On the last leg of today's journey, to our delight, we came across a guy in full medieval gear. We watched other pilgrims just walk on by, but I couldn't resist and we stopped again to take a look at the hawk (which was ironically called Julie – lol!). The guy placed this huge bird on my arm and I was mesmerised by its beauty. Rachel decided that she was not keen to hold the hawk, but she was keen to put the heavy helmet on and have a sword fight! So there we were, in the middle of Spain, having a sword fight…. how random is that? (See video for footage)
The English Albergue with the strict rules!

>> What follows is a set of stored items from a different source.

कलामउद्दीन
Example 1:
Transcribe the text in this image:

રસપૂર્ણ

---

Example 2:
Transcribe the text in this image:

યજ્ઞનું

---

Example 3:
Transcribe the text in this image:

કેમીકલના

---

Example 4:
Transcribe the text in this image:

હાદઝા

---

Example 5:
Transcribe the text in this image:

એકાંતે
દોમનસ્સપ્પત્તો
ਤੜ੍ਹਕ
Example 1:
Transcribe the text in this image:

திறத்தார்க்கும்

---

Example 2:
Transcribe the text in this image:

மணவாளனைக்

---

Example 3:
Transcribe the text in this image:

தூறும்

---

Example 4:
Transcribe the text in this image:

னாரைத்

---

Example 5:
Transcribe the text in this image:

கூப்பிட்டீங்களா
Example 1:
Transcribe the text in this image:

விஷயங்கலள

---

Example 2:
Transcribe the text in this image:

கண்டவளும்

We arrived in Rabanal around 1.30pm. It was similar to arriving at a holiday park as there was a huge sign at the entrance to the village with a map and a list of hostels (which had numbers allocated to them). We soon found our hostel and patiently waited until 2pm for it to open. Rachel and chuckled at the sign on the front door that said: “We only accept pilgrims who have walked with their packs on their back and have not taken any other means of transport to get here apart from their feet”. So if you had slack-packed (used luggage transfer service) then you would not be allowed in! We witnessed them turning a few people away. There were plenty of hostels in the area so no-one was left on the street.

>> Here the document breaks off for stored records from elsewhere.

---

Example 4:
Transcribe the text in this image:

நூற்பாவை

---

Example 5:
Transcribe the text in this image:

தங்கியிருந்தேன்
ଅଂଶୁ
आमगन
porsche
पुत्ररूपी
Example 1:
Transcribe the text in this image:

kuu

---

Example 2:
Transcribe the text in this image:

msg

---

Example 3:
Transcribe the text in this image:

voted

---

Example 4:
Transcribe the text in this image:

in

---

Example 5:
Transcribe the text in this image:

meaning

The Albergue was brilliant (although not everyone agreed with us) and was hosted by two English people, Pete & Anna. The reason why this hostel was not for everyone was due to the rules. Ten or so of us were issued into the backyard and told to complete a form, we were then given a “talk” about the rules of the hostel. It was a bit like going back to school, but at least we all knew what was acceptable and what was not. I then found out that Peter was a school teacher in Northampton before he retired – that was weird that he was from our hometown!
They served traditional English tea at 4.30pm (so I joined them at 4.45pm during halftime of the England bs Sweden match). What a match!!

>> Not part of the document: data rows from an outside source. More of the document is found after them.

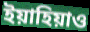
ইয়াহিয়াও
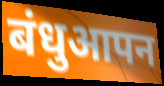
बंधुआपन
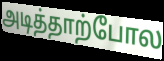
அடித்தாற்போல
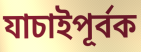
যাচাইপূর্বক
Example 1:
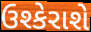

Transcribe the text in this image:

ઉશ્કેરાશે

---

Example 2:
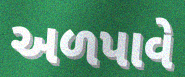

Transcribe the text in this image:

અળપાવે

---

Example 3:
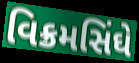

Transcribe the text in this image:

The monk with the high pitched voice
Peter and Anna urged us all to join the monks for prayer at 9 pm. I’m not sure how to describe that experience! Rachel, Julie and I sat on the back row and within 10 mins of monks doing their thing we got the giggles. I know we shouldn't have and I know that it was really rude, but there was one particular monk who had an unusually high voice, which just sounded very odd. As we were sitting at the back of the church we could see the congregation in front of us. I lost count of how many shoulders were jiggling up and down as many other people had a similar reaction to us. That was one for the memory bank! 30 mins of listening to monks chanting, in Spanish, was a unique experience and probably not one I would wish to repeat.
15.21 miles, 34k steps, 24kms
I have just recorded Rachel’s blister as people just won't believe how big it is! Video to follow in the next day or so on the Adventure Geek page.